(EXERCISE BRIEF): Within the records, say how many lines include the word "included"; the answer should be the number and no more.

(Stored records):
--- START ---

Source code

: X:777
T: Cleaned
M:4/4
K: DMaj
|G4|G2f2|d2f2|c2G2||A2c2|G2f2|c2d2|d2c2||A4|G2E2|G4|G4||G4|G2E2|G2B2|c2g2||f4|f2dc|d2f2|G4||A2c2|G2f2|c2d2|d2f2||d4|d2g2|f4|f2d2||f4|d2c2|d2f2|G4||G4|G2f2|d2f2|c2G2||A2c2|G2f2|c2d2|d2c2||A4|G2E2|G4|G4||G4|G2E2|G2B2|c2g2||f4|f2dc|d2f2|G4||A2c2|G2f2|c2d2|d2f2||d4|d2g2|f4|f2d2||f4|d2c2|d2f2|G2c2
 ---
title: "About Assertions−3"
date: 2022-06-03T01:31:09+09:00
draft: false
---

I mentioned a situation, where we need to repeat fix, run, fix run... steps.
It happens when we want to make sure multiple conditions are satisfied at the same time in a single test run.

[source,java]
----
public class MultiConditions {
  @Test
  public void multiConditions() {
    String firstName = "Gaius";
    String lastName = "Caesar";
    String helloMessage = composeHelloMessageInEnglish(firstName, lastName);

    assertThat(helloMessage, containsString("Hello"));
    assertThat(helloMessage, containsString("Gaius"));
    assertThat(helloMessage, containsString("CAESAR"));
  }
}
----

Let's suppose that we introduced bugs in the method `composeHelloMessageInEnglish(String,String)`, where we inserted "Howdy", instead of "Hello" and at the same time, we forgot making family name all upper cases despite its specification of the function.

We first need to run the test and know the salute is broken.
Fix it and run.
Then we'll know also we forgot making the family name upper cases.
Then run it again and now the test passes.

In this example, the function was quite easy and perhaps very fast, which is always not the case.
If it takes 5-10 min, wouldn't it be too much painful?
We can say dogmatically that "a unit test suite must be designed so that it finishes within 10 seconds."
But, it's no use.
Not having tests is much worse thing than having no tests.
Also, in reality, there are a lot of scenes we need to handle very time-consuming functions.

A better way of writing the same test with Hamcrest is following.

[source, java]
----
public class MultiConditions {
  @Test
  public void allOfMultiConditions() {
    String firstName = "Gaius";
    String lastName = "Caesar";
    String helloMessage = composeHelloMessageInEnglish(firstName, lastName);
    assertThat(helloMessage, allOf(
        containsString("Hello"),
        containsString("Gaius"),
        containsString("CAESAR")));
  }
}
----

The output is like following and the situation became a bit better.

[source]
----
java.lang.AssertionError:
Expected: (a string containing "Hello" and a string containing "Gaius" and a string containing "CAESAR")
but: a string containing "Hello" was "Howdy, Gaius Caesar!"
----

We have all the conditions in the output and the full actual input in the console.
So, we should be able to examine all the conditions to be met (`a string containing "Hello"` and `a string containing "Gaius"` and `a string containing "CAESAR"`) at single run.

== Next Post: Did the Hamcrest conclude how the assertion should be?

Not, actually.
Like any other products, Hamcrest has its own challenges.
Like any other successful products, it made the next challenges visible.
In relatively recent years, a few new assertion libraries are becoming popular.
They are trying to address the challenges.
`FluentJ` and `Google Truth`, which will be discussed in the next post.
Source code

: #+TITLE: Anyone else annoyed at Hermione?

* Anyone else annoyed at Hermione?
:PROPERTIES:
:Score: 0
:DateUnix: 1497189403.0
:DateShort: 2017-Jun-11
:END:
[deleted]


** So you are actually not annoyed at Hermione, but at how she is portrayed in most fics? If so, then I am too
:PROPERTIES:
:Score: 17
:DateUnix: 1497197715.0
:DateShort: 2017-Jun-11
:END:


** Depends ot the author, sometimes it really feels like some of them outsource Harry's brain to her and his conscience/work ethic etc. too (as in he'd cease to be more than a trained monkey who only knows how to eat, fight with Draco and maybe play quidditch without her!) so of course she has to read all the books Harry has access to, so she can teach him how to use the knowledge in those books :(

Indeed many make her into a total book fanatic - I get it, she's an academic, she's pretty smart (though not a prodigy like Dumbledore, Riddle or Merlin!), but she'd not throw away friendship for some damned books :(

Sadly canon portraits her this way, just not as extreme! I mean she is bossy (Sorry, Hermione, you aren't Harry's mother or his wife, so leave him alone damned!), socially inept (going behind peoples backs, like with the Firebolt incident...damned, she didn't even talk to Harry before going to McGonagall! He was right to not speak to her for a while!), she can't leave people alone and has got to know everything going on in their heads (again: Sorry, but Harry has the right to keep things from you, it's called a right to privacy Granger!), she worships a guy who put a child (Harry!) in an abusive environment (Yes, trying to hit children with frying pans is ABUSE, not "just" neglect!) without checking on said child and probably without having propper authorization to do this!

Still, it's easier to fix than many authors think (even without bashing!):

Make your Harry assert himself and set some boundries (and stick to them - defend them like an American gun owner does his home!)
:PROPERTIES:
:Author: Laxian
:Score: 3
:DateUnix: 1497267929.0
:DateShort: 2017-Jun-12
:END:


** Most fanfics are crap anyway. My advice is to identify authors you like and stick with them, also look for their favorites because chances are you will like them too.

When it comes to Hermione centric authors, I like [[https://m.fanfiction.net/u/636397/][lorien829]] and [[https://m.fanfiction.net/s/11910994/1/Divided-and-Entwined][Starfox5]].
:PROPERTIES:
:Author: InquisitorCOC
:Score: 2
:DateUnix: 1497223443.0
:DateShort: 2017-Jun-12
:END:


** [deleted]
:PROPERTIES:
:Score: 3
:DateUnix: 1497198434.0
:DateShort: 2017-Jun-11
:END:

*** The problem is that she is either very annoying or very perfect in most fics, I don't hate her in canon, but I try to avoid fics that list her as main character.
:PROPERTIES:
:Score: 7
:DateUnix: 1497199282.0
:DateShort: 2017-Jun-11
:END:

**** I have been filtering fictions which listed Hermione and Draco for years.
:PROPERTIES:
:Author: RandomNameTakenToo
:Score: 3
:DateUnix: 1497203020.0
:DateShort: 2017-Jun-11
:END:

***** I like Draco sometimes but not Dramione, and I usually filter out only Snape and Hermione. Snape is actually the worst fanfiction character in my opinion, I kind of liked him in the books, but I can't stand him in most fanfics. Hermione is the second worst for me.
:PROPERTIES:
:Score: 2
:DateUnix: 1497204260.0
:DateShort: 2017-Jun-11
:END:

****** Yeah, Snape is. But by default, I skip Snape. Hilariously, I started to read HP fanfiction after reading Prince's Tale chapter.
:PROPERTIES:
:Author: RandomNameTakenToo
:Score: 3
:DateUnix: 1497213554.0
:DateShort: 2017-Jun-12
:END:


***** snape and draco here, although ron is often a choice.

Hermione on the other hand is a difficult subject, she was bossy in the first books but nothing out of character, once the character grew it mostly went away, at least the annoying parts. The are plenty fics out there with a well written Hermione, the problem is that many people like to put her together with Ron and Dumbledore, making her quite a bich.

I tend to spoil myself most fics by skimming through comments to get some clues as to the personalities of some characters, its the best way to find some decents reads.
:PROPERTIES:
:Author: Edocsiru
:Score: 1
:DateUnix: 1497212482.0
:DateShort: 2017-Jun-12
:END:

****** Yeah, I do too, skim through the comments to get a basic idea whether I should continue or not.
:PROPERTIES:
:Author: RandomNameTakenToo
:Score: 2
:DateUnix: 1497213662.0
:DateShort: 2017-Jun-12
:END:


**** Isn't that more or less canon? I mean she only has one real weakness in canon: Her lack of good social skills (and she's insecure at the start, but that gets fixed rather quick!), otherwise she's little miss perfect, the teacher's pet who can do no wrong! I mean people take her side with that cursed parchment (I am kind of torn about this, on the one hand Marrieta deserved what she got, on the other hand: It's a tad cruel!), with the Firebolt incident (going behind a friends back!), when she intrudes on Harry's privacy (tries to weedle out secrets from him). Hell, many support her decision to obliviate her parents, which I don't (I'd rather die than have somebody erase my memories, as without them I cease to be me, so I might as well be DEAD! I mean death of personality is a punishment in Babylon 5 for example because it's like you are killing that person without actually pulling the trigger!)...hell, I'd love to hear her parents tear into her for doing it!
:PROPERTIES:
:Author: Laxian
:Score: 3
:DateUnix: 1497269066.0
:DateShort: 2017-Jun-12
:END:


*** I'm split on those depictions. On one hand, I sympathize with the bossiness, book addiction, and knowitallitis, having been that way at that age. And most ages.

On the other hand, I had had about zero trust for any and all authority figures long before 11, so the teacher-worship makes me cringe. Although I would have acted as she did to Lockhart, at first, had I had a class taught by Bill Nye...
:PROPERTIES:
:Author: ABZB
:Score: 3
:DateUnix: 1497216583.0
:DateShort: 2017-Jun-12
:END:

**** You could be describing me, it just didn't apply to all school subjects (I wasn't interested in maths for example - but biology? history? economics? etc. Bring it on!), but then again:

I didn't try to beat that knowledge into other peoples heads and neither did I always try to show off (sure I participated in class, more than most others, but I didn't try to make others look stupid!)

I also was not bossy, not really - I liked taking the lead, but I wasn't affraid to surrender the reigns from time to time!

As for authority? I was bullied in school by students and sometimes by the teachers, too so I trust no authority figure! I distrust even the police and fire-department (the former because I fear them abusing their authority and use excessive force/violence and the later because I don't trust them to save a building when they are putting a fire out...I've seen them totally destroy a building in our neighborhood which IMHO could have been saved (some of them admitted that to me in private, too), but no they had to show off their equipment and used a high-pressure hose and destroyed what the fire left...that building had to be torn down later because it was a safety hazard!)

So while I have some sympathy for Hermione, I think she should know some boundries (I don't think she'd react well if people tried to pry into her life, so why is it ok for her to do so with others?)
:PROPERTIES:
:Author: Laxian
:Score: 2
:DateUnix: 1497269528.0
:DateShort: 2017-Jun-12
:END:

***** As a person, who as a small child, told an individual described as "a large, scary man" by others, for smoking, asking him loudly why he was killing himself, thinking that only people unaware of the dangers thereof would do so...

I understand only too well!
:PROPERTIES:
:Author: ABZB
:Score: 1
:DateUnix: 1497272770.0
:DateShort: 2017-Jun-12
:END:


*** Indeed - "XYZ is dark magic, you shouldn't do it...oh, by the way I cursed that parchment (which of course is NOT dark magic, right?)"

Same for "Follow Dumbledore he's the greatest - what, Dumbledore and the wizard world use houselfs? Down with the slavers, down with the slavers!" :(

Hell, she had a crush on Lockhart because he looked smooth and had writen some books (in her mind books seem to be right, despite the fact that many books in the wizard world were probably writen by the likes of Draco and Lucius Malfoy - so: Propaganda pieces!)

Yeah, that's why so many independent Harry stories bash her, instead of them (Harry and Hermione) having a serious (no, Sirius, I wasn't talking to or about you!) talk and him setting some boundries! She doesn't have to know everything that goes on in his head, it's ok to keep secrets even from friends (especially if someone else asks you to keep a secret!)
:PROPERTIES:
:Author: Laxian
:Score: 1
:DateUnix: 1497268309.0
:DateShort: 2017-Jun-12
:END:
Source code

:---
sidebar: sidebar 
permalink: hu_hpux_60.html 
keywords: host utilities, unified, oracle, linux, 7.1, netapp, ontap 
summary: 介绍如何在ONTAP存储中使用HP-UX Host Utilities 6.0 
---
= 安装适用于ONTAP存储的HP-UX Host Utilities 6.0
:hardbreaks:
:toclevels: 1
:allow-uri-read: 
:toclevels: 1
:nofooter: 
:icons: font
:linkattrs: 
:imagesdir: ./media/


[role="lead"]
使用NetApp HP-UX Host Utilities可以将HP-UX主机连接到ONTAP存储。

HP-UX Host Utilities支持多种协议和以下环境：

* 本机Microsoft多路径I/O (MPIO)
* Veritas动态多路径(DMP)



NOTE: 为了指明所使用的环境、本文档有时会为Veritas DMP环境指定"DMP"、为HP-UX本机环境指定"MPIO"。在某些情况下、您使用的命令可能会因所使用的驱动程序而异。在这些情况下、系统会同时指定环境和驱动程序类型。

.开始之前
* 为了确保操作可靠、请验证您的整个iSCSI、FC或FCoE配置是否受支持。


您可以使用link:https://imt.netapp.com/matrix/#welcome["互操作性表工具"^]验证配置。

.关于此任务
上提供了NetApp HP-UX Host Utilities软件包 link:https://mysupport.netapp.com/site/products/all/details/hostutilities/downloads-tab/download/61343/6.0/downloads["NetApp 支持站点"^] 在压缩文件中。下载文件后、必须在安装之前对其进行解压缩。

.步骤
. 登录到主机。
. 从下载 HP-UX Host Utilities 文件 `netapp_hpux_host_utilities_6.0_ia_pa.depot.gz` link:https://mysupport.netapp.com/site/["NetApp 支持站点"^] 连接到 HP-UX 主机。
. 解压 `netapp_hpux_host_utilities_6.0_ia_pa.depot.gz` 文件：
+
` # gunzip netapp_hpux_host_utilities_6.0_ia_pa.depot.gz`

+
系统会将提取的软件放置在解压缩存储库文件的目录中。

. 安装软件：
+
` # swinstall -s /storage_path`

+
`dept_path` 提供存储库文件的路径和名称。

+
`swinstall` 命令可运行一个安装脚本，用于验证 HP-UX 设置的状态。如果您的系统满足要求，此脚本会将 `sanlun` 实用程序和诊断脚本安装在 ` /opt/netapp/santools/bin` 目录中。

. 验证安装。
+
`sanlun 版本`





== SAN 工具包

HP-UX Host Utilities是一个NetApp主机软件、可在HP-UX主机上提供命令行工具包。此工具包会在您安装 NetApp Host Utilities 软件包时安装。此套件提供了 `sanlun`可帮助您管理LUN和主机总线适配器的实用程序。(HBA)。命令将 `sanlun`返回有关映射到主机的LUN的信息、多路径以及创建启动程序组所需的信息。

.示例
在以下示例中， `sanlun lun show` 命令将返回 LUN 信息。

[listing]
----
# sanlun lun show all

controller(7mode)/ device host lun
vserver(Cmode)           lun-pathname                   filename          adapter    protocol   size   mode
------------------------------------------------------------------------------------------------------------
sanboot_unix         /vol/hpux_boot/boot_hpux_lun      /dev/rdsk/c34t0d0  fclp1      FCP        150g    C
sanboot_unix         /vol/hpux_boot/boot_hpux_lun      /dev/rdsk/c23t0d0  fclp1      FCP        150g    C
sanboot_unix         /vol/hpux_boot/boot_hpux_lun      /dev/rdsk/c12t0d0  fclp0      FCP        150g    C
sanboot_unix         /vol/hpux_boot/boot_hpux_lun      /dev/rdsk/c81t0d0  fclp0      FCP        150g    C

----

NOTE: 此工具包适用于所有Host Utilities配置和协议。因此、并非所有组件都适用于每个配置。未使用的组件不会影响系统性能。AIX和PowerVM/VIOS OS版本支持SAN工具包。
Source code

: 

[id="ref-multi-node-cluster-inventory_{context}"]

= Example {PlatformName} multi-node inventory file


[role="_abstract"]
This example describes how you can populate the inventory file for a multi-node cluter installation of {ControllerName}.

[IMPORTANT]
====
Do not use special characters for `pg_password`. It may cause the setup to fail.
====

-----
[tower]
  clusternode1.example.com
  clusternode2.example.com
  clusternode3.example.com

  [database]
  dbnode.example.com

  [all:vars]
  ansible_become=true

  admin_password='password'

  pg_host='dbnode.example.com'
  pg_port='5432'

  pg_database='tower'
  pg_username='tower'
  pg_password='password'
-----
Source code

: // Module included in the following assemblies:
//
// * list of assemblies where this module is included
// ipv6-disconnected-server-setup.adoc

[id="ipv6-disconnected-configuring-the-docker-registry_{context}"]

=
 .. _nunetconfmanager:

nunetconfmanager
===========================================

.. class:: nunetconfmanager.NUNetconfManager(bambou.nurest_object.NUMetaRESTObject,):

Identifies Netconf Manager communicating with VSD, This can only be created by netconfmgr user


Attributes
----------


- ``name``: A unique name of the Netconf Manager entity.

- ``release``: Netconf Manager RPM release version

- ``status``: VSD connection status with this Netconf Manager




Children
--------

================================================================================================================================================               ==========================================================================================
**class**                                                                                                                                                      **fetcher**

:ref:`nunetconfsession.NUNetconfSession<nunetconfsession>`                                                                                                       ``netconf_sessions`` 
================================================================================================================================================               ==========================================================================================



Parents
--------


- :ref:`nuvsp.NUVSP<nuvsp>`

--- END ---

(RESULT OF THIS EXERCISE): 2